To make matters even more difficult, the activists are taking advantage of the hysteria to elevate their platforms. Take, for example, a recent article titled, “Our cruel treatment of animals led to the coronavirus,” an opinion piece written by David Benatar for the New York Times.
In that op-ed, Benatar feeds the hysteria and stokes the flame of mistrust when he says, “Most — and some believe all — infectious diseases are of this type (zoonotic).”
Richard Raymond, M.D., former USDA undersecretary for food safety, counters this fear-mongering piece with an article of his own, which appeared in the Des Moines Register, titled “Ag practices aren’t to blame for coronavirus outbreak.”
Raymond writes, “For the animal rights groups to jump on this bandwagon and cause false concerns while raising money borders on immoral and unethical. They can have their PR campaigns all they want in normal times. But this is an international emergency.
“One last thought: You cannot get COVID-19 by eating meat, poultry, carrots or soybeans. You might get it by handling contaminated food or packaging and then touching your face with your hands. Of all the stupid things I have done in my life, I hope I do not die because I touched my face,” he writes.
“Be safe and be smart. And for now, ignore the animal rights activists and give a farmer, a rancher, a packing plant worker or a USDA meat and poultry inspector a virtual hug. They are trying to feed you while the activists smear them.”
Even as we try to stay afloat, pay our bills, market our cattle and fight for our futures in light of a novel virus and even more deadly, a tanked economy, we must also consider consumer perceptions of our product.
Yes, meat is flying off the shelves. And in some cases, folks are panic buying and there’s shortages of meat in grocery stores as packers slowly ramp production back up.
Yet, when this is all over, I have no doubt the faux meat products and the climate change rhetoric will ramp back up in full force. And you better believe they’ll happily disparage your product and link it to this devastating pandemic through every avenue possible.

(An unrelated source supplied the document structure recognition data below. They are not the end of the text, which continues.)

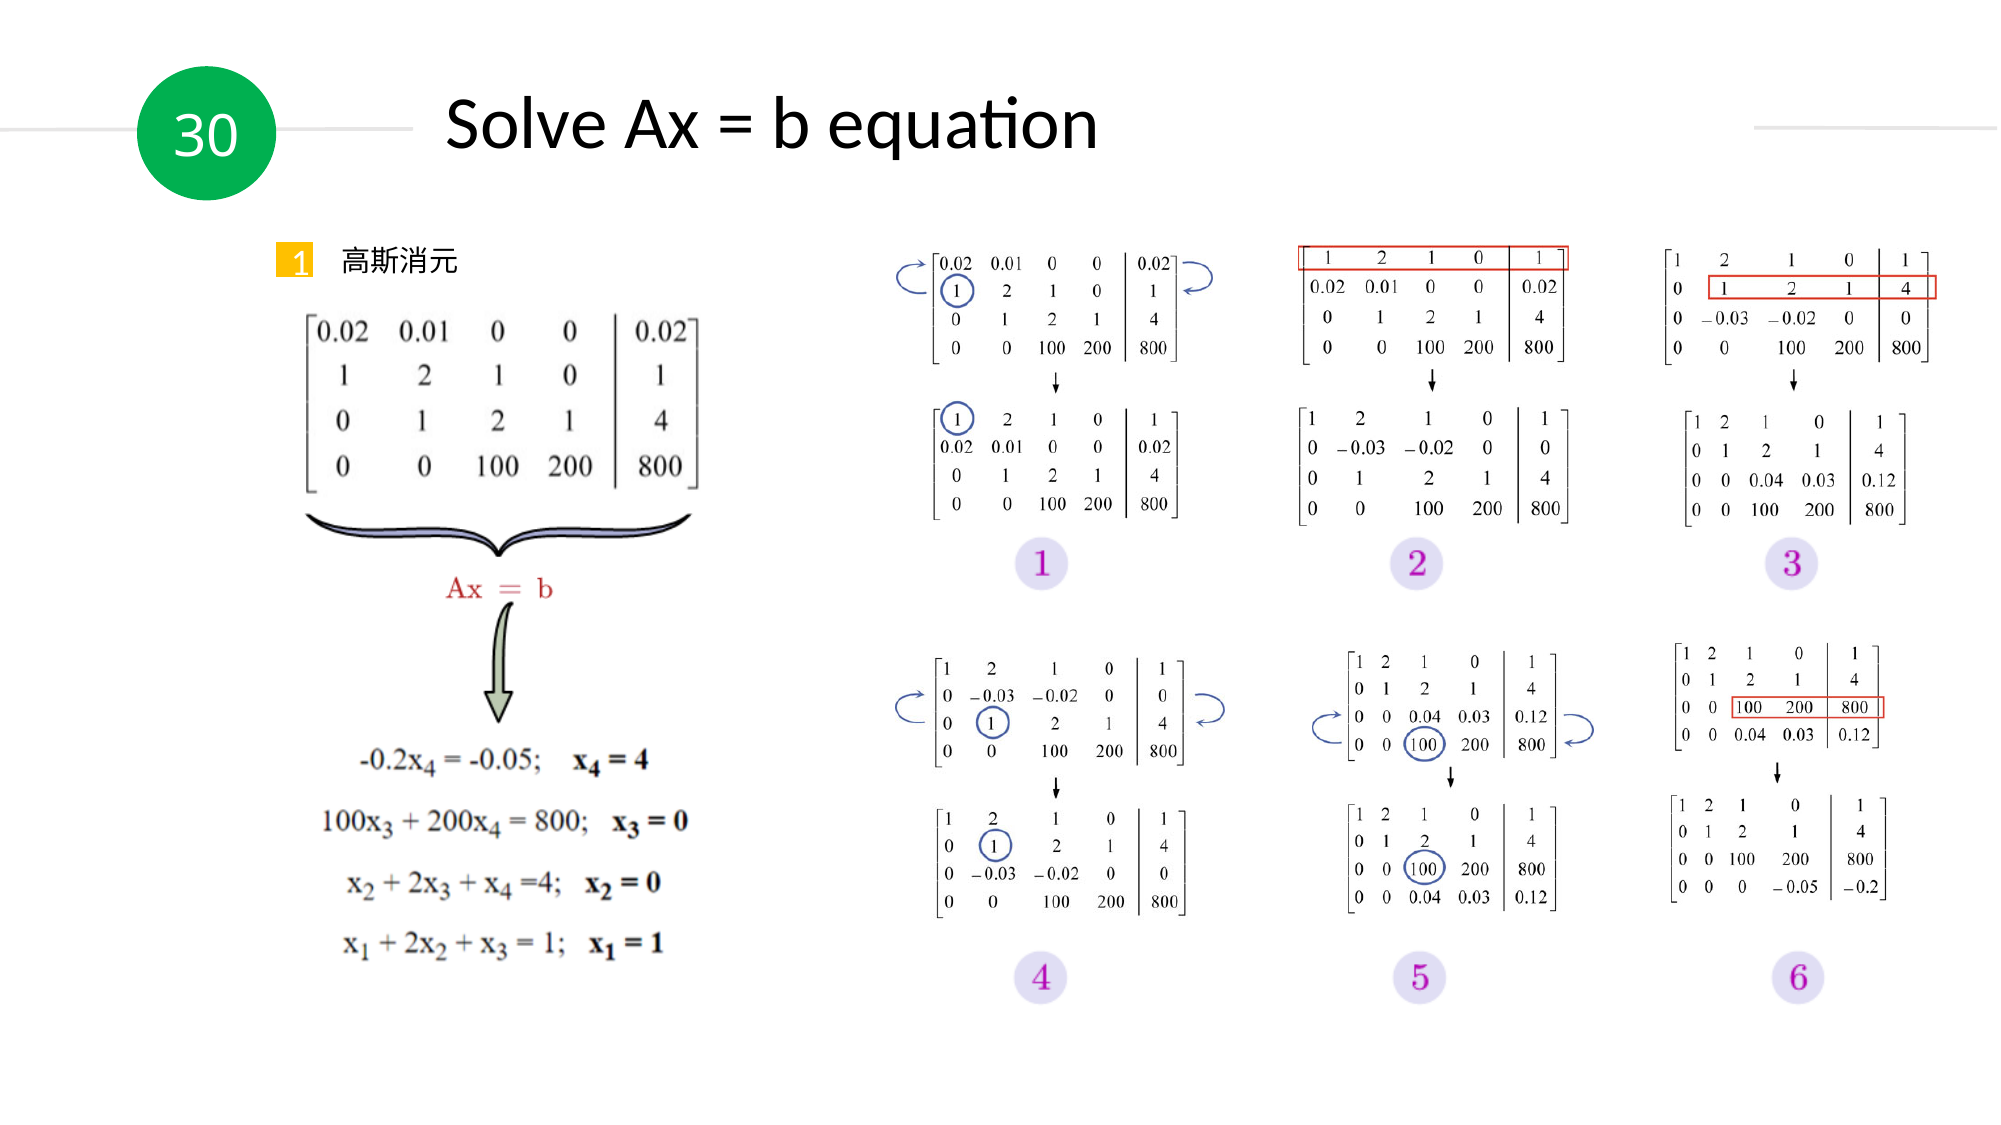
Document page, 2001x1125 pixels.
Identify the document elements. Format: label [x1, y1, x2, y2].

text_box [996, 933, 1083, 1020]
text_box [1747, 519, 1834, 606]
picture [1309, 636, 1598, 923]
text_box [0, 66, 1998, 201]
picture [1289, 234, 1578, 535]
picture [887, 234, 1216, 535]
picture [1650, 234, 1940, 535]
text_box [267, 277, 750, 992]
text_box [1754, 933, 1840, 1020]
text_box [1372, 519, 1459, 606]
text_box [1375, 933, 1461, 1020]
picture [887, 636, 1243, 929]
text_box [997, 519, 1084, 606]
text_box [276, 234, 887, 286]
picture [1664, 636, 1903, 914]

So what are some good resources we can share with consumers? I’ve rounded up a few for you to pass along on social media.

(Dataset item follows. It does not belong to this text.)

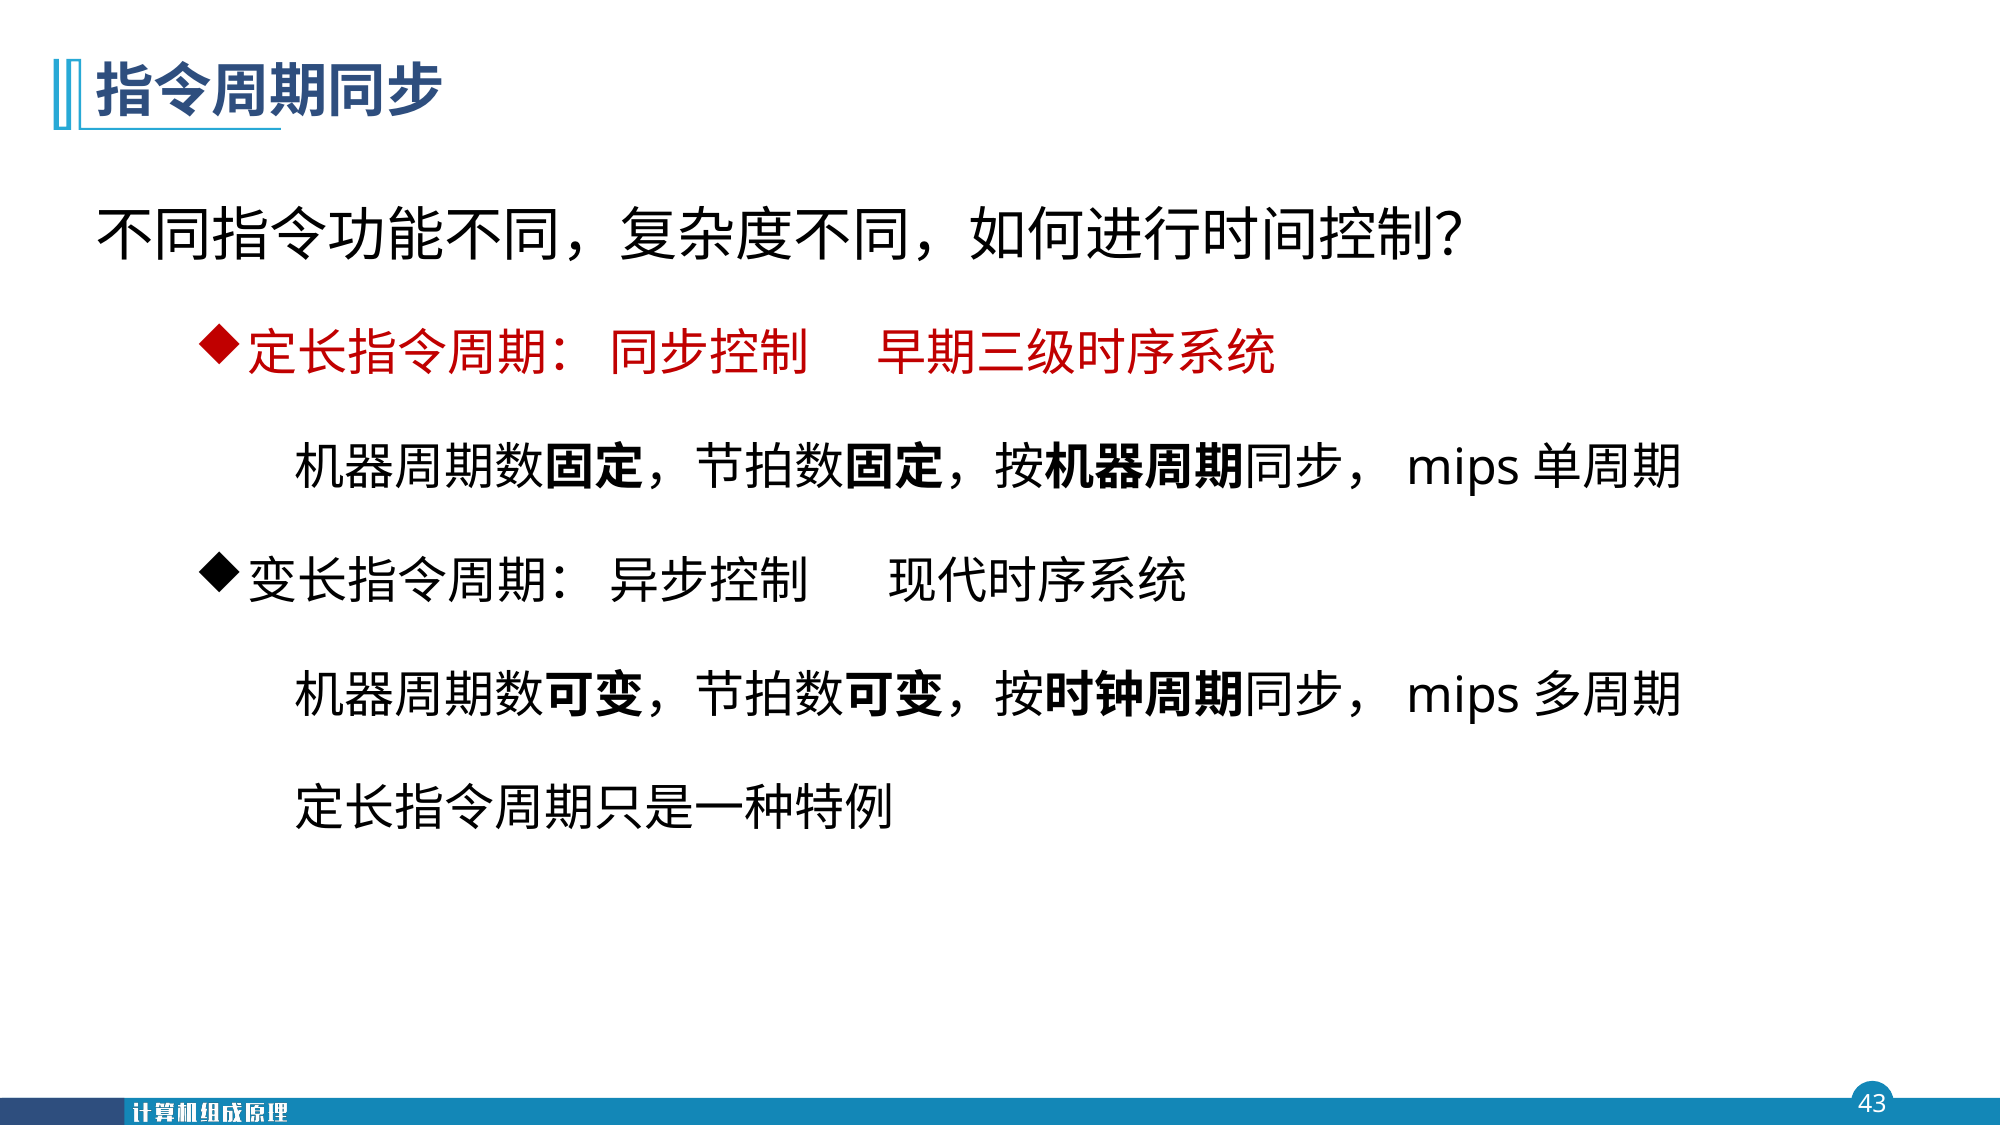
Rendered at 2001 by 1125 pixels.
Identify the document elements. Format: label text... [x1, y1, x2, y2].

list 不同指令功能不同，复杂度不同，如何进行时间控制？ 定长指令周期： 同步控制 早期三级时序系统 机器周期数固定，节拍数固定，按机器周期同步，mips单周期 变长指令周期： 异步控制 现代时序系统 机器周期数可变，节拍数可变，按时钟周期同步，mips多周期 定长指令周期只是一种特例 [80, 154, 1805, 1080]
title 指令周期同步 [80, 42, 1805, 144]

The first is from Purdue University. The article, titled “The road from farm to table,” answers a lot of common questions right now, including:
- If there’s a surplus at the farm, why is there a shortage in the grocery store?
- Why would farmers throw away food?
- Why are meat packing plants shutting down?

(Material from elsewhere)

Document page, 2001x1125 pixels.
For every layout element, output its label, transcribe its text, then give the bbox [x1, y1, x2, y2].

- What are the impacts of packing plant shutdowns for farmers and consumers?
- Are we going to run out of food?
- How much of our food comes from abroad?
- Why euthanize animals instead of just keeping them on farms?
- Why not wait to see if things improve instead of euthanizing now?
- How will animals be euthanized?
Another great resource comes from the Food and Drug Administration, which covers a wide range of topics related to COVID-19.
In a Q&A section, the FDA answers common questions including what is the novel coronavirus, how to ward off infection, what treatments are available, if masks and hand sanitizers are effective, if there will be food shortages, how to keep safe in the grocery store, how to keep pets safe and if COVID-19 can be contracted from food.
It’s not only our job as producers to provide commodities to feed the world, but we also need to serve as a rational, calm and fact-based resource that consumers can count on. In light of food shortages and panic buying, we must be the leaders our nation needs right now. Are you up for the challenge?
The opinions of Amanda Radke are not necessarily those of beefmagazine.com or Farm Progress.